The only recent (2003) guidebook I had found on Montenegro (Bradt) was not a great help for Ulcinj. It gives a small city map, very rough and with only a few streets named. However, I could not spot a single of the names they give. What seems to be "ulica/bruga Hafiz Ali Ulqinaku" is called by Bradt "ulica 26 novembar". The same for what Bardt call "Bulevar Maršala Tita" The roads signs did not look as if they had been changed recently. Anyway, after a while, once you know the city, you don't care anymore with the names of streets, but in the beginning, it is confusing.
Nene Teresa 27 8 1910 – 5 9 1997.
At the lower end of former Bulevar Maršala Tita stands a monument for Mother Teresa (Nene Teresa)
She was born as Agnes Gonxha Bojaxhiu, in Skopje (Republic of Macedonia) in an Albanese catholic family. It is not necessary to remind all what she performed in Calcutta for the poorest children. She is considered a hero for every Albanese, whatever the country where he lives. Ulcinj being a partly Albanese city had to build a monument to celebrate her.
I have really been impressed by the city beach, Mala plaza in Serbian or Plazhi i Vog‘l, though, I am glad that it was not the place where we went to bathe !! By the way, is that bathing ? I suppose that it is more going to chat with neighbors than neither bathing nor swimming
I collect pictures of school warning road signs and found this one in Ulcinj, which is completely different from anything I had ever found elsewhere. Amazingly, the girl and the boy have no legs but as always the boy is taller than the girl. Until now, I have not found a single road sign with a girl taller than the boy !
I had been warned that Montenegro was really dirty. Actually, this is not true. What I have noticed can be noticed in any place where, for a few weeks, the population increases 2, 5 or even 10 folds. Even if the garbage cans are oversized most of the year, they are heavily undersized during these few weeks. Thus, though they are collected every day, they often overflow and the collectors have a hard time.

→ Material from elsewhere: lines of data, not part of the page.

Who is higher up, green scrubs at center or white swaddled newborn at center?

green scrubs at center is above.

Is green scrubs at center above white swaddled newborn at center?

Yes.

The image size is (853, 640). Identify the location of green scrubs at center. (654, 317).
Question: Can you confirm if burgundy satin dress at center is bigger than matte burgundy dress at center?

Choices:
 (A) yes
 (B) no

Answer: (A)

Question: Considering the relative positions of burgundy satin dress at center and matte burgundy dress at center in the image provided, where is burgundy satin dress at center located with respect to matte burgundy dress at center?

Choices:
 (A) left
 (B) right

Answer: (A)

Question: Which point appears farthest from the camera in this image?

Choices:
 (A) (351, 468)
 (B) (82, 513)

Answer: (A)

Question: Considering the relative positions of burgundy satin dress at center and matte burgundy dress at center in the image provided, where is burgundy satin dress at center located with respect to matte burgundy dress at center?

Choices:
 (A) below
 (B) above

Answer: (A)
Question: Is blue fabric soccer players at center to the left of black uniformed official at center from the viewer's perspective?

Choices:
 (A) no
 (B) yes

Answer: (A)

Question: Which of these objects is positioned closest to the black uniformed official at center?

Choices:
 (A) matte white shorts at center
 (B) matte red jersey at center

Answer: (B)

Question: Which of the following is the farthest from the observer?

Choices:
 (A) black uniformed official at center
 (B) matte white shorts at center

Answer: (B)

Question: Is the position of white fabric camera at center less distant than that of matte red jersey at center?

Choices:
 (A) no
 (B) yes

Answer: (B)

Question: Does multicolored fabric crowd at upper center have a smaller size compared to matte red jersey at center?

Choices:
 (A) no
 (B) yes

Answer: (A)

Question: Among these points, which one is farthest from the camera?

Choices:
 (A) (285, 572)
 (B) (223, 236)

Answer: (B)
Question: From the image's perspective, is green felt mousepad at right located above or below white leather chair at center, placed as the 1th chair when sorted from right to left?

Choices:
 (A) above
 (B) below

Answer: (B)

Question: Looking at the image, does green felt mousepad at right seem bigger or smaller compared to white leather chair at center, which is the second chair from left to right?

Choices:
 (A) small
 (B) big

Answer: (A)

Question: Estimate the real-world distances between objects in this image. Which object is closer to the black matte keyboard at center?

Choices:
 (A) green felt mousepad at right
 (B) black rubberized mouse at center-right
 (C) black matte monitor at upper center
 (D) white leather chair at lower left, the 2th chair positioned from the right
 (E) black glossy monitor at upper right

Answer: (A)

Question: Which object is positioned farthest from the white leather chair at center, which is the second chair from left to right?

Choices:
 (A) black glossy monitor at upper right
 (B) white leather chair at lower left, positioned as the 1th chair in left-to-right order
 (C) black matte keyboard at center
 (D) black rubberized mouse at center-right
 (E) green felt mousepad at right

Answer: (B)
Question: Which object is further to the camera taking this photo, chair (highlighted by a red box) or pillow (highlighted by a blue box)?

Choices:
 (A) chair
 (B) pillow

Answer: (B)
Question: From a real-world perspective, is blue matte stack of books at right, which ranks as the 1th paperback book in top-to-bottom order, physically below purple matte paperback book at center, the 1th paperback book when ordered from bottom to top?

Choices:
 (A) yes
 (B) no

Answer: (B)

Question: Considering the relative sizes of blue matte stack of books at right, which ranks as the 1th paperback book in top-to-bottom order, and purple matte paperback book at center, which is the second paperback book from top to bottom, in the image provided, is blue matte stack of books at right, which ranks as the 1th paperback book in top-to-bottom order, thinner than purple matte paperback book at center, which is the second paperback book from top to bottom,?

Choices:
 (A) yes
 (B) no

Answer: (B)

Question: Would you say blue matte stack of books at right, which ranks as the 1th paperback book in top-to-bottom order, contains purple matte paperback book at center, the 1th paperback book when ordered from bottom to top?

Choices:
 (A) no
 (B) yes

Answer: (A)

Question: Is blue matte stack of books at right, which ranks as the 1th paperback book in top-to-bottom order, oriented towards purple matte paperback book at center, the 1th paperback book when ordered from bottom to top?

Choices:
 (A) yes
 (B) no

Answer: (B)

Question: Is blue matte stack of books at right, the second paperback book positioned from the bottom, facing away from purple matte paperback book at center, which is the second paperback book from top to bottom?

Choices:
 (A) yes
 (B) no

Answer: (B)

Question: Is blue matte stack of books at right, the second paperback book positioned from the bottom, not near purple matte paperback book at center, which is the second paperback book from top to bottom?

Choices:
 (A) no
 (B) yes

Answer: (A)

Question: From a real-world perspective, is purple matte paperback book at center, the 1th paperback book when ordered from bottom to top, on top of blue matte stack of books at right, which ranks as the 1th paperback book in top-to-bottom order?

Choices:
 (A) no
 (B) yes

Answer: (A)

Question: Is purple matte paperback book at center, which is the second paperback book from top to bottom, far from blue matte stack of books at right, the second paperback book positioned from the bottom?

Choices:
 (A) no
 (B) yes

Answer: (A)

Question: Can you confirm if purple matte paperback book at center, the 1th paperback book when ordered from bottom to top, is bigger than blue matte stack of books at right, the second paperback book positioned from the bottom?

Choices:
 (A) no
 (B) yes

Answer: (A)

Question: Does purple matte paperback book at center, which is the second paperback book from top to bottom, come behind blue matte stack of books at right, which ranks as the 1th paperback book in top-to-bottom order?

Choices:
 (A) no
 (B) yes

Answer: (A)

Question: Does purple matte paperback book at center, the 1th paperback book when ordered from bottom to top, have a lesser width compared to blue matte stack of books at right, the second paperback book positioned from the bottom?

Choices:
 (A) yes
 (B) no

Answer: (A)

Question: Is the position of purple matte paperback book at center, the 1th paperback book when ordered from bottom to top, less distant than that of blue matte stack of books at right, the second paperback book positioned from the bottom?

What an amazing name ! This was the entrance to this beach. You have to pay for the entrance and you cannot see the beach. In the 2003 Bradt Travel guide book, they say :
"… several attractive rocky coves dropping steeply to the limpid sea. One of these is reserved for female naturists and has a reputation for enhancing fertility..".
I was not convinced that it was true and found a much likely explanation in a 1979 Nagel Travel guide (in French) I had on my shelf. I translate :
"Ulcinj has a sulfurous spring on the shore, close to the city. Its temperature is 17°C, it is reach in magnesium, calcium, sulfur, iron and silica. It is recommended for curing nervous diseases, rheumatisms, paralysis, women diseases, bones and joints diseases, skin diseases."